I don’t know why Care To Be Different and other sources stress the importance of the difference between Health Needs and Social Needs. I have never seen any convincing explanation of this difference, To me it is simple. Ignoring medication and medical procedures (which surely are health needs) all other needs are identical whatever description may be applied to them. Obviously they will vary in degree between patients and not all patients will have all needs, so some may be fully mobile, others will be able to feed themselves. Surely these needs are primary health needs if they are the direct cause of an underlying medical condition. Denying the relevance of the diagnosis, as the National Guidelines do, is a denial of common sense, a denial of the Coughlan judgement and a denial of justice.
Take the case of Mr A in the example in the article above. He was assessed as meeting the CHC criteria on the basis of the complexity and intensity of his behaviour, has subsequently fractured his hip and is now bedbound; his dementia has advanced and he (is) no longer (able to) resist(s) necessary care. Have his care needs reduced? No. Being bed bound his needs have almost certainly increased. True they may be easier to meet because of lack of resistance and he may no longer present the same threat to his carers but that is because his medical condition has deteriorated. Is it truly justifiable or justice to reclassify his needs as no longer primarily medical when they have actually increased due to the progression of his medical condition? And he has been discharged by the Community Mental Health Team and is no longer under the care of the Community Psychiatric Nurse. Is this because his mental condition has been cured? No it’s because they consider that they can do nothing more to help him and probably because they want to reduce their case load to save money. It is certainly not indicative of an improved health condition nor of a reduction in Mr. A’s needs.

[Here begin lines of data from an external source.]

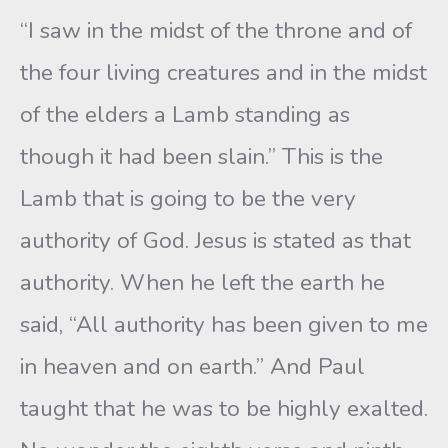
“I saw in the midst of the throne and of
the four living creatures and in the midst
of the elders a Lamb standing as
though it had been slain.” This is the
Lamb that is going to be the very
authority of God. Jesus is stated as that
authority. When he left the earth he
said, “All authority has been given to me
in heaven and on earth.” And Paul
taught that he was to be highly exalted.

I hope that the Judicial Review will find the National Guidelines/DST unlawful in some important respects and decide that where the care needs are directly caused by the medical condition they are the responsibility of the NHS.
My relative has not yet had and is due for a first review. There were interminable delays and numerous breaches of the NG before and during the full assessment and I am fearful of the review. Mr. A’s (fictional) case is of great interest and concern to me for my relative’s condition has considerably worsened since the full assessment. In the year before that assessment blood was drawn on three occasions from carers and other people but my relative no longer has the mobility in her arms to be the same threat. In addition she has been discharged by her CPN because they consider they can do nothing more for her. And of course that is one less voice and vote for her in the MDT if it came to another assessment.
I have some useful information and correspondence which should be of interest to the Admiral’s legal team.
Thank you so much for the work you do. I am also stressed out by the thought of the next Review to be carried out.
I have contributed to the court case twice and will continue to do so.
It is an appalling system and people and relatives
affected by this should be so grateful for the unselfish work you do.